Tuesday, March 17, 2026

HUD Demands Accountability in Homelessness Programs

By Michele Steeb

In a system stripped of accountability - at the individual, nonprofit, and government levels - the news that a San Francisco homeless services executive has been charged with multiple felonies is not a surprise. It is symptomatic of a structure that stopped demanding results.

Since the nation adopted Housing First as a universal mandate in 2013, homelessness has climbed nearly 35%, despite the promise it would end within a decade. For years, HUD measured essentially one outcome: placement into permanent housing for six months - housing that required nothing of the individual placed there. No sobriety. No engagement in treatment. No work. No expectation of forward movement.

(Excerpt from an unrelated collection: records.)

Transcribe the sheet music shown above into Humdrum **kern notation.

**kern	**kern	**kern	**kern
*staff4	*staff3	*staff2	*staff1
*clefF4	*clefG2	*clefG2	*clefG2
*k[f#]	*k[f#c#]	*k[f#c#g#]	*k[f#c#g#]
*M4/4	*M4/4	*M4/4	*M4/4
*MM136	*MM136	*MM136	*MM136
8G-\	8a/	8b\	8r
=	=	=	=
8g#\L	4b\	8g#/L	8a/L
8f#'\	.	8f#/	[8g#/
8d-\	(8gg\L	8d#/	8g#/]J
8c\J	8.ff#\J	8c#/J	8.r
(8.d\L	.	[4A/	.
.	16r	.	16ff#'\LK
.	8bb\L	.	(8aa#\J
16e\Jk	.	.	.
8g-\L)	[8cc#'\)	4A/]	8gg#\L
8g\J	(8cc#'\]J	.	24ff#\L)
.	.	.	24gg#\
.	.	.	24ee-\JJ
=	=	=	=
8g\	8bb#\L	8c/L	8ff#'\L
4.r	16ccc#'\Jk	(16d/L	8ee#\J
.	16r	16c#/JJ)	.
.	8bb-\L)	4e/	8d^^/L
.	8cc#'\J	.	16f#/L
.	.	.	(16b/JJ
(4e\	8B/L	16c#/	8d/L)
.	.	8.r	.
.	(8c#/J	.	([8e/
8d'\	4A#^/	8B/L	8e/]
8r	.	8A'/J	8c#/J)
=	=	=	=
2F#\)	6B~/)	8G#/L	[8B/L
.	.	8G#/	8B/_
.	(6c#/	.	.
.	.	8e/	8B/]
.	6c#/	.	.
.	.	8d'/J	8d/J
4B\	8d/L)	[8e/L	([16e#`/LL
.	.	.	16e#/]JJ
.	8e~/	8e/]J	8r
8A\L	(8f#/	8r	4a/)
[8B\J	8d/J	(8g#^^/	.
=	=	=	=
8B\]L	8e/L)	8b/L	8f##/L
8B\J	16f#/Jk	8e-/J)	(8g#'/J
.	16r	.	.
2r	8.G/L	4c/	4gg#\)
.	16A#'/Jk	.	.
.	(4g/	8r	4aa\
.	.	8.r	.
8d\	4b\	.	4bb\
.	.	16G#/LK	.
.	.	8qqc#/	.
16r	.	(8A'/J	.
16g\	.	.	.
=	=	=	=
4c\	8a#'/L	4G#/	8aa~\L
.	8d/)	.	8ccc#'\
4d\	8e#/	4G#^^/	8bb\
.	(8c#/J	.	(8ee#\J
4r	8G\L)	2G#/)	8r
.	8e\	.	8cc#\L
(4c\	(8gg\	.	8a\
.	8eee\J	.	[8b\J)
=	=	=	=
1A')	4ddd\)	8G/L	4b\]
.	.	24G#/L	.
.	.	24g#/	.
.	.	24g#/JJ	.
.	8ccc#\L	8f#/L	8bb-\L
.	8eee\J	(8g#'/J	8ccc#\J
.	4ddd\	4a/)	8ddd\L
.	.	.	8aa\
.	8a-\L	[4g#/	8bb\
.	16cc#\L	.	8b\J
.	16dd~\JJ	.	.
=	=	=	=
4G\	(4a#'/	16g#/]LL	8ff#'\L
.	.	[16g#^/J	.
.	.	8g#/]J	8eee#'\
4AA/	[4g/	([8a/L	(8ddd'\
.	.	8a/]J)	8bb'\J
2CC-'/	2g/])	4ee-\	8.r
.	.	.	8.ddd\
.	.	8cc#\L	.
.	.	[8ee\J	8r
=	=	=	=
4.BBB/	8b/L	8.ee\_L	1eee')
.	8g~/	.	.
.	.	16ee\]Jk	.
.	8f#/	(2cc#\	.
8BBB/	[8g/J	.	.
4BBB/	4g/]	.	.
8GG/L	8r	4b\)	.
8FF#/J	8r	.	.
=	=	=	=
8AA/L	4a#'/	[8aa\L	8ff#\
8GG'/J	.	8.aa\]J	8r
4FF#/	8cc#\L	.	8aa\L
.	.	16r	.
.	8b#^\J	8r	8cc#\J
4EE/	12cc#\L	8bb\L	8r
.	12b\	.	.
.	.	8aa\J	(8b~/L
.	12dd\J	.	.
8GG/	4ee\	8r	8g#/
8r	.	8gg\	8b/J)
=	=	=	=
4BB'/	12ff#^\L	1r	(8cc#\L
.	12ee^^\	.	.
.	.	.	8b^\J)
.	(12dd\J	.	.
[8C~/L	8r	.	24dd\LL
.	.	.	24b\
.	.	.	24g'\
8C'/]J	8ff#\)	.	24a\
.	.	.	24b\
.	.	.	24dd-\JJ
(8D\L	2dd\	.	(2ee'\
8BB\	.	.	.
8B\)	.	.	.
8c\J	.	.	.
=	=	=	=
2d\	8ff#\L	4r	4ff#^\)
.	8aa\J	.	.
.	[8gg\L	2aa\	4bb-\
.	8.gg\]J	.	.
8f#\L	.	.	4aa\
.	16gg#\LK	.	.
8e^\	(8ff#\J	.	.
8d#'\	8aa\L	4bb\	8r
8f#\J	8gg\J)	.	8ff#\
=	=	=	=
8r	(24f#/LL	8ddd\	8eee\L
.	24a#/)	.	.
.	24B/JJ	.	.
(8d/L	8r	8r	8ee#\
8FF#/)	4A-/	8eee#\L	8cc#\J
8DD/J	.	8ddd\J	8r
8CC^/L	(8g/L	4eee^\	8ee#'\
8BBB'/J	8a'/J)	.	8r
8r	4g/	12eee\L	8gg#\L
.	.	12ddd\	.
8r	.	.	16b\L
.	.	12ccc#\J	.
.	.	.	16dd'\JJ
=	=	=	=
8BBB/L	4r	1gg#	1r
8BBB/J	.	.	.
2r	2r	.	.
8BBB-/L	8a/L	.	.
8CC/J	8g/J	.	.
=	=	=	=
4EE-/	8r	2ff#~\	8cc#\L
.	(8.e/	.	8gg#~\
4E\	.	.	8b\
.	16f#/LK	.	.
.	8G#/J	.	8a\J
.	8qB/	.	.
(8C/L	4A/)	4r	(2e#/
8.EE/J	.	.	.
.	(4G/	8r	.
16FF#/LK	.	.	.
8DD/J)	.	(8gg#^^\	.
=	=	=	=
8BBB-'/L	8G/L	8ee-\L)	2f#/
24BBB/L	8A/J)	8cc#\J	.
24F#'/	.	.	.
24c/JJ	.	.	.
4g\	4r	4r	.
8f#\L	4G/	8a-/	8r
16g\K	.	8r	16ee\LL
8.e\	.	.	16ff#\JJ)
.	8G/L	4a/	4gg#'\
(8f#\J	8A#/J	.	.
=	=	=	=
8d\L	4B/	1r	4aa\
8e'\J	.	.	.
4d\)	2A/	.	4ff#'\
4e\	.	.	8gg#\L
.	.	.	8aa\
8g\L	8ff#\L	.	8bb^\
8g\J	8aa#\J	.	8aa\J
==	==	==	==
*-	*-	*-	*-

As long as that minimal benchmark was met, nonprofits and local governments were effectively assured a steady stream of continued funding, regardless of whether homelessness declined or conditions improved.

Responsibility cannot thrive where it is not required, especially when its absence cascades from the top down. In San Francisco alone last year, 12 homeless-serving nonprofits were under investigation for fraud, even as chronic homelessness rose 11% between 2022 and 2024.

The good news: U.S. Department of Housing and Urban Development (HUD) is now implementing a long-overdue course correction - one that reestablishes accountability at every level of the system: for individuals, for service providers, and for the government agencies through which HUD distributes the majority of its homelessness funding. HUD is establishing clear expectations, demanding measurable results, and enforcing consequences when programs fail the very people they were meant to serve.